PROVIDED RECORDS:
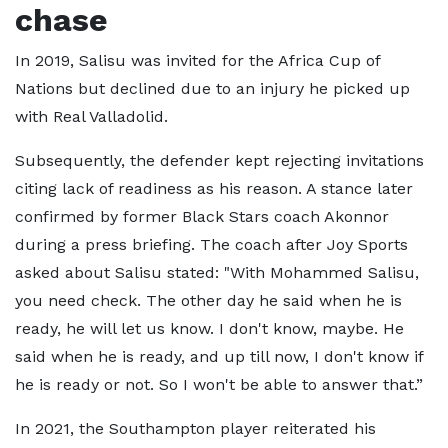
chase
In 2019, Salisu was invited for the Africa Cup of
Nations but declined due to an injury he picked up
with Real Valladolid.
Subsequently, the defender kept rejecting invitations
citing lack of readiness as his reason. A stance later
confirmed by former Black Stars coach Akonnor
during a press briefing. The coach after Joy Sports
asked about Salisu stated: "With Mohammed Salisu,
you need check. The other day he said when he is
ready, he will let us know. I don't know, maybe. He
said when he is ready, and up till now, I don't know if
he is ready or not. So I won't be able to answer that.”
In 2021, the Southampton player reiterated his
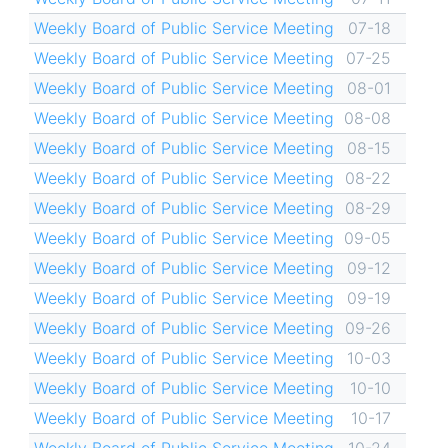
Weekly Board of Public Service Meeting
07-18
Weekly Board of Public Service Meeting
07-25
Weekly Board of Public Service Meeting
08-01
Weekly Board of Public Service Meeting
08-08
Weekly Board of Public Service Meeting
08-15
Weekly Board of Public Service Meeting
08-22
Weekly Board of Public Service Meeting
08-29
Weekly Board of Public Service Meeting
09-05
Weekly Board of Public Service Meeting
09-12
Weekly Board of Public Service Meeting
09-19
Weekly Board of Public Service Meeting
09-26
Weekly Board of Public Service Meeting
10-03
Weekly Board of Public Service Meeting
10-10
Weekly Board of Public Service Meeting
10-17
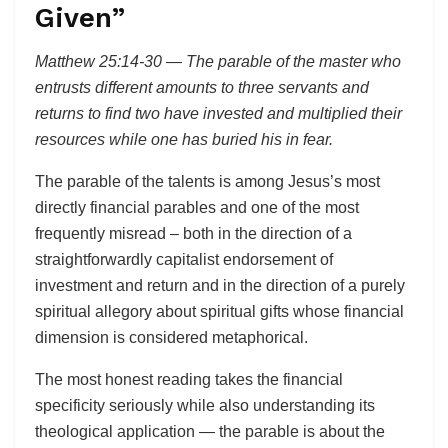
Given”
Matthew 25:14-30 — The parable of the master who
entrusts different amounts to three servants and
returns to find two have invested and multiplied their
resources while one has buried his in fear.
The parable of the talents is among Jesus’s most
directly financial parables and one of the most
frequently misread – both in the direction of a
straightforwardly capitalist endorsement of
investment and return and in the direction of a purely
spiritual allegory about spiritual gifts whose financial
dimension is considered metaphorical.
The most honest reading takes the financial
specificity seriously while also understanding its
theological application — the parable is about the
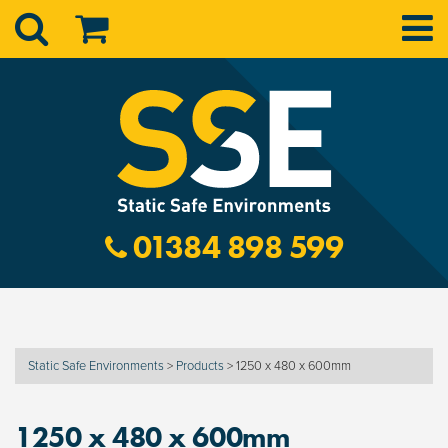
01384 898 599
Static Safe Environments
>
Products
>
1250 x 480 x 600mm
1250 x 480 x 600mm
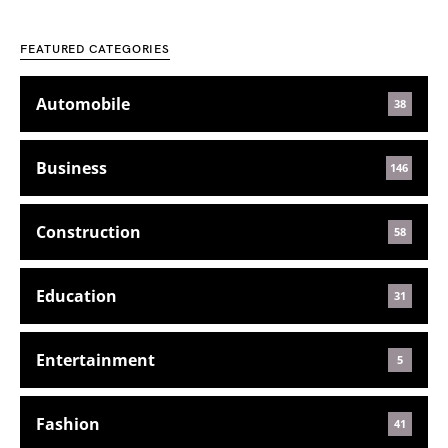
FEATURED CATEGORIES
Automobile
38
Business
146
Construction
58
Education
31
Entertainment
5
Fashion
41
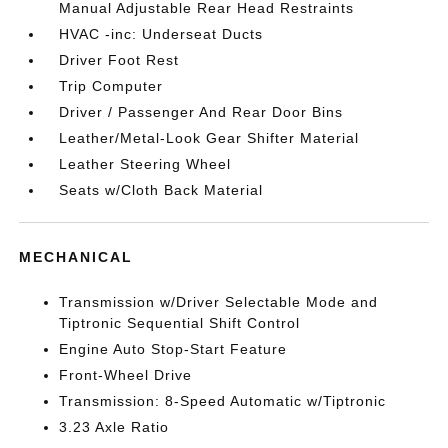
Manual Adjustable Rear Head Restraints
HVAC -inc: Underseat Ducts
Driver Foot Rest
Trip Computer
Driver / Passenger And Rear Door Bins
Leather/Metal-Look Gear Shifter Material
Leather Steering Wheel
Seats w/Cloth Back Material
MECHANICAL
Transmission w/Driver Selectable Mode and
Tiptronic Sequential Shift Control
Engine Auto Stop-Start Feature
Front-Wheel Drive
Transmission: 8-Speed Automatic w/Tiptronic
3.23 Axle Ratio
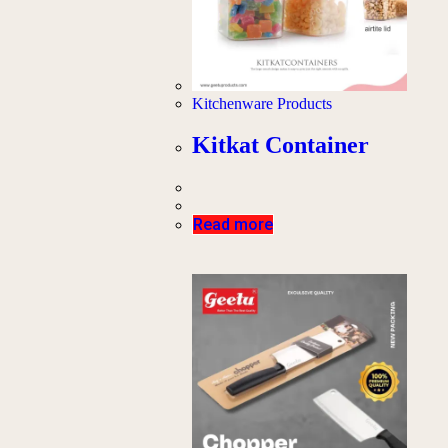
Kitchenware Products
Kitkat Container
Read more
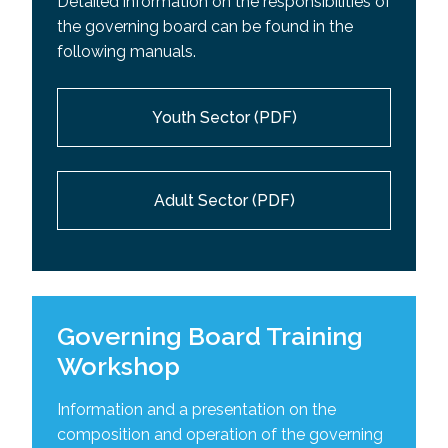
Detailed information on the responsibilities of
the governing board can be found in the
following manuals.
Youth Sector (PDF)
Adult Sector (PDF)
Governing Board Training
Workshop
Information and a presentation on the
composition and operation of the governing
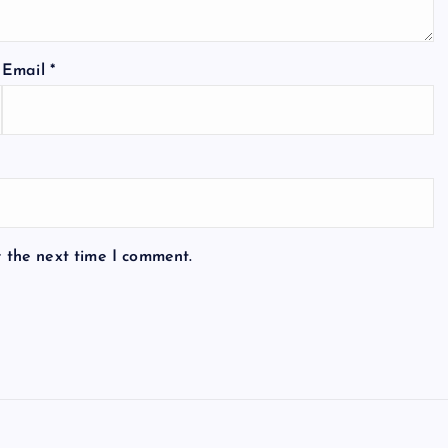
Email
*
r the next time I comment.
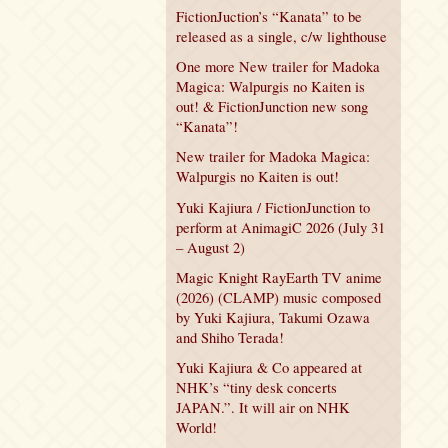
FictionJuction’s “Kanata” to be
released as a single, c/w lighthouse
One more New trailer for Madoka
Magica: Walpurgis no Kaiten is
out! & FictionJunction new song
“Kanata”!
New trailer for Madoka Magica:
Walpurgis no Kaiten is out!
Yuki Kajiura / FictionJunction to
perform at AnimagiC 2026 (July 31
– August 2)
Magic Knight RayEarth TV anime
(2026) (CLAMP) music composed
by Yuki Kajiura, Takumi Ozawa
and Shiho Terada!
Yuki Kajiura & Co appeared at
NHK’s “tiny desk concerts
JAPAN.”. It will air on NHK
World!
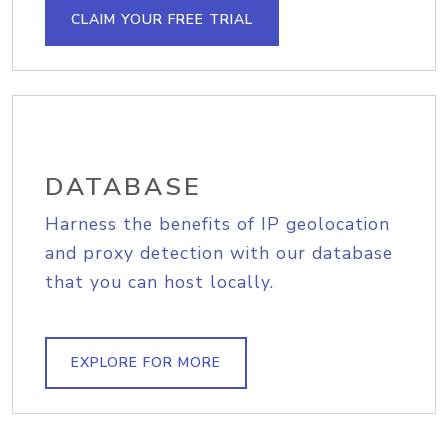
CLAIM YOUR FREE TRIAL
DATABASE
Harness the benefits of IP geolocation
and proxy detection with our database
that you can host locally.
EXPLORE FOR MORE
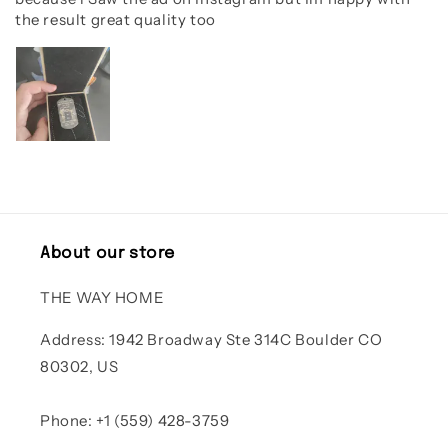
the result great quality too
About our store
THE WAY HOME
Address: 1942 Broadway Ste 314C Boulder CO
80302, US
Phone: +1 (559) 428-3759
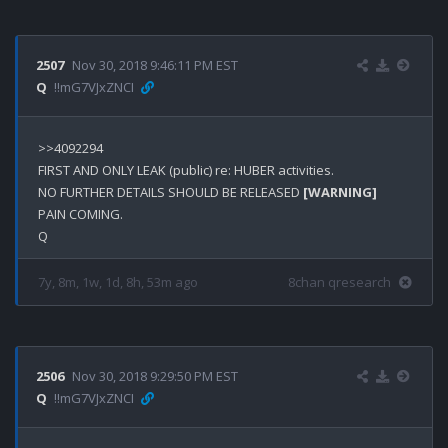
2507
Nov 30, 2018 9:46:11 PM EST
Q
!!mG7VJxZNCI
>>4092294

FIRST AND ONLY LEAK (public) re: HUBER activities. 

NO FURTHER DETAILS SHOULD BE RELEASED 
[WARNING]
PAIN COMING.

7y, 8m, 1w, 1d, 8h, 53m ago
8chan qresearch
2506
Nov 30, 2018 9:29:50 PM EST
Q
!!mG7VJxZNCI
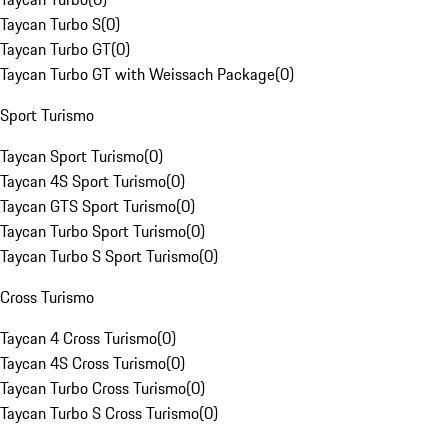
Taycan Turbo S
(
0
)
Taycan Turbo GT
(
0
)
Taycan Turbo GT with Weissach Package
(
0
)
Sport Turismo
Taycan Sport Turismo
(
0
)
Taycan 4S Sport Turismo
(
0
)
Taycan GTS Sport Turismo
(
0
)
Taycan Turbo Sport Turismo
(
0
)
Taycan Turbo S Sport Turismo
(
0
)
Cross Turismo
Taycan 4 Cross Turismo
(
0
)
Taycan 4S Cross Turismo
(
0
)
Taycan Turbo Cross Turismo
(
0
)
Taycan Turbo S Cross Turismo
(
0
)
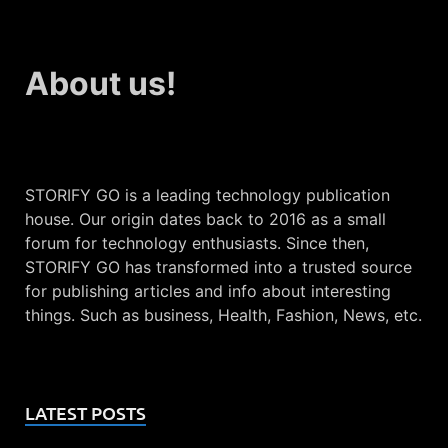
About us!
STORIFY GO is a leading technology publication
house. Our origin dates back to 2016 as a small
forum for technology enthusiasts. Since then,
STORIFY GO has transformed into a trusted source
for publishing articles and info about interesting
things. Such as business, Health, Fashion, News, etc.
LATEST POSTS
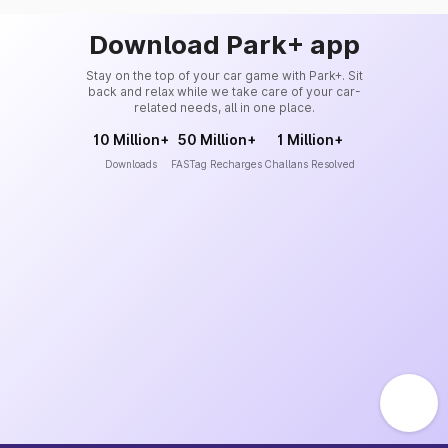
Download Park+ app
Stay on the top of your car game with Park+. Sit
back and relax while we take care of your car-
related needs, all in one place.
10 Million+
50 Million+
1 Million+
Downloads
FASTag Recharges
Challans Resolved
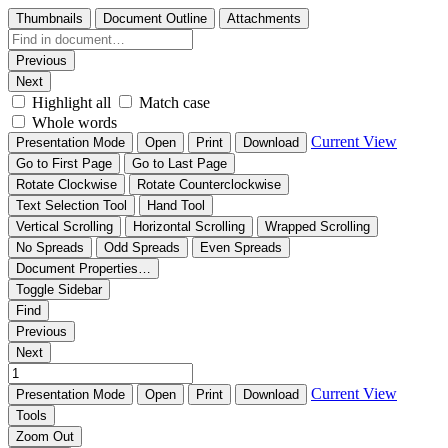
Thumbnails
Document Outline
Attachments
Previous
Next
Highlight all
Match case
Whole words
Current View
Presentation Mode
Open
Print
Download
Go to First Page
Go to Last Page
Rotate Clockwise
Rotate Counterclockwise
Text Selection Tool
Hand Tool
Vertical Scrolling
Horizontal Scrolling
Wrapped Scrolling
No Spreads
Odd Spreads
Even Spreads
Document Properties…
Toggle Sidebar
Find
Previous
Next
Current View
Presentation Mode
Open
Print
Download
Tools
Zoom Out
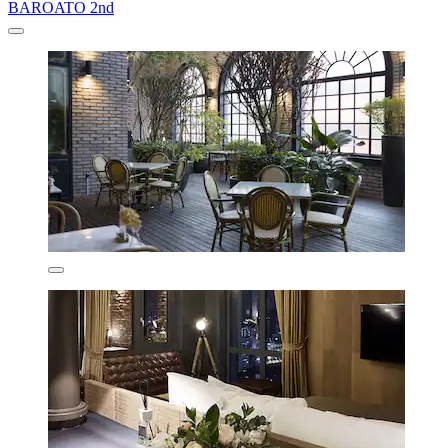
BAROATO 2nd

WHAT THE TASK ASKS: Reproduce all of the text in the data above word for word and line for line, leaving out the pictures.

WORKED SOLUTION:
chase
In 2019, Salisu was invited for the Africa Cup of
Nations but declined due to an injury he picked up
with Real Valladolid.
Subsequently, the defender kept rejecting invitations
citing lack of readiness as his reason. A stance later
confirmed by former Black Stars coach Akonnor
during a press briefing. The coach after Joy Sports
asked about Salisu stated: "With Mohammed Salisu,
you need check. The other day he said when he is
ready, he will let us know. I don't know, maybe. He
said when he is ready, and up till now, I don't know if
he is ready or not. So I won't be able to answer that.”
In 2021, the Southampton player reiterated his
Weekly Board of Public Service Meeting
07-18
Weekly Board of Public Service Meeting
07-25
Weekly Board of Public Service Meeting
08-01
Weekly Board of Public Service Meeting
08-08
Weekly Board of Public Service Meeting
08-15
Weekly Board of Public Service Meeting
08-22
Weekly Board of Public Service Meeting
08-29
Weekly Board of Public Service Meeting
09-05
Weekly Board of Public Service Meeting
09-12
Weekly Board of Public Service Meeting
09-19
Weekly Board of Public Service Meeting
09-26
Weekly Board of Public Service Meeting
10-03
Weekly Board of Public Service Meeting
10-10
Weekly Board of Public Service Meeting
10-17
Given”
Matthew 25:14-30 — The parable of the master who
entrusts different amounts to three servants and
returns to find two have invested and multiplied their
resources while one has buried his in fear.
The parable of the talents is among Jesus’s most
directly financial parables and one of the most
frequently misread – both in the direction of a
straightforwardly capitalist endorsement of
investment and return and in the direction of a purely
spiritual allegory about spiritual gifts whose financial
dimension is considered metaphorical.
The most honest reading takes the financial
specificity seriously while also understanding its
theological application — the parable is about the
01384 898 599
Static Safe Environments
>
Products
>
1250 x 480 x 600mm
1250 x 480 x 600mm
FEATURED CATEGORIES
Automobile
38
Business
146
Construction
58
Education
31
Entertainment
5
Fashion
41
Manual Adjustable Rear Head Restraints
HVAC -inc: Underseat Ducts
Driver Foot Rest
Trip Computer
Driver / Passenger And Rear Door Bins
Leather/Metal-Look Gear Shifter Material
Leather Steering Wheel
Seats w/Cloth Back Material
MECHANICAL
Transmission w/Driver Selectable Mode and
Tiptronic Sequential Shift Control
Engine Auto Stop-Start Feature
Front-Wheel Drive
Transmission: 8-Speed Automatic w/Tiptronic
3.23 Axle Ratio
Kitchenware Products
Kitkat Container
Read more
Detailed information on the responsibilities of
the governing board can be found in the
following manuals.
Youth Sector (PDF)
Adult Sector (PDF)
Governing Board Training
Workshop
Information and a presentation on the
composition and operation of the governing
Email
*
r the next time I comment.
FictionJuction’s “Kanata” to be
released as a single, c/w lighthouse
One more New trailer for Madoka
Magica: Walpurgis no Kaiten is
out! & FictionJunction new song
“Kanata”!
New trailer for Madoka Magica:
Walpurgis no Kaiten is out!
Yuki Kajiura / FictionJunction to
perform at AnimagiC 2026 (July 31
– August 2)
Magic Knight RayEarth TV anime
(2026) (CLAMP) music composed
by Yuki Kajiura, Takumi Ozawa
and Shiho Terada!
Yuki Kajiura & Co appeared at
NHK’s “tiny desk concerts
JAPAN.”. It will air on NHK
World!
CLAIM YOUR FREE TRIAL
DATABASE
Harness the benefits of IP geolocation
and proxy detection with our database
that you can host locally.
EXPLORE FOR MORE
the result great quality too
About our store
THE WAY HOME
Address: 1942 Broadway Ste 314C Boulder CO
80302, US
Phone: +1 (559) 428-3759
2507
Nov 30, 2018 9:46:11 PM EST
Q
!!mG7VJxZNCI
>>4092294

FIRST AND ONLY LEAK (public) re: HUBER activities. 

NO FURTHER DETAILS SHOULD BE RELEASED 
[WARNING]
PAIN COMING.

7y, 8m, 1w, 1d, 8h, 53m ago
8chan qresearch
2506
Nov 30, 2018 9:29:50 PM EST
Q
!!mG7VJxZNCI
Taycan Turbo S
(
0
)
Taycan Turbo GT
(
0
)
Taycan Turbo GT with Weissach Package
(
0
)
Sport Turismo
Taycan Sport Turismo
(
0
)
Taycan 4S Sport Turismo
(
0
)
Taycan GTS Sport Turismo
(
0
)
Taycan Turbo Sport Turismo
(
0
)
Taycan Turbo S Sport Turismo
(
0
)
Cross Turismo
Taycan 4 Cross Turismo
(
0
)
Taycan 4S Cross Turismo
(
0
)
Taycan Turbo Cross Turismo
(
0
)
Taycan Turbo S Cross Turismo
(
0
)
About us!
STORIFY GO is a leading technology publication
house. Our origin dates back to 2016 as a small
forum for technology enthusiasts. Since then,
STORIFY GO has transformed into a trusted source
for publishing articles and info about interesting
things. Such as business, Health, Fashion, News, etc.
LATEST POSTS
Download Park+ app
Stay on the top of your car game with Park+. Sit
back and relax while we take care of your car-
related needs, all in one place.
10 Million+
50 Million+
1 Million+
Downloads
FASTag Recharges
Challans Resolved
Thumbnails
Document Outline
Attachments
Previous
Next
Highlight all
Match case
Whole words
Current View
Presentation Mode
Open
Print
Download
Go to First Page
Go to Last Page
Rotate Clockwise
Rotate Counterclockwise
Text Selection Tool
Hand Tool
Vertical Scrolling
Horizontal Scrolling
Wrapped Scrolling
No Spreads
Odd Spreads
Even Spreads
Document Properties…
Toggle Sidebar
Find
Previous
Next
Current View
Presentation Mode
Open
Print
Download
Tools
Zoom Out
BAROATO 2nd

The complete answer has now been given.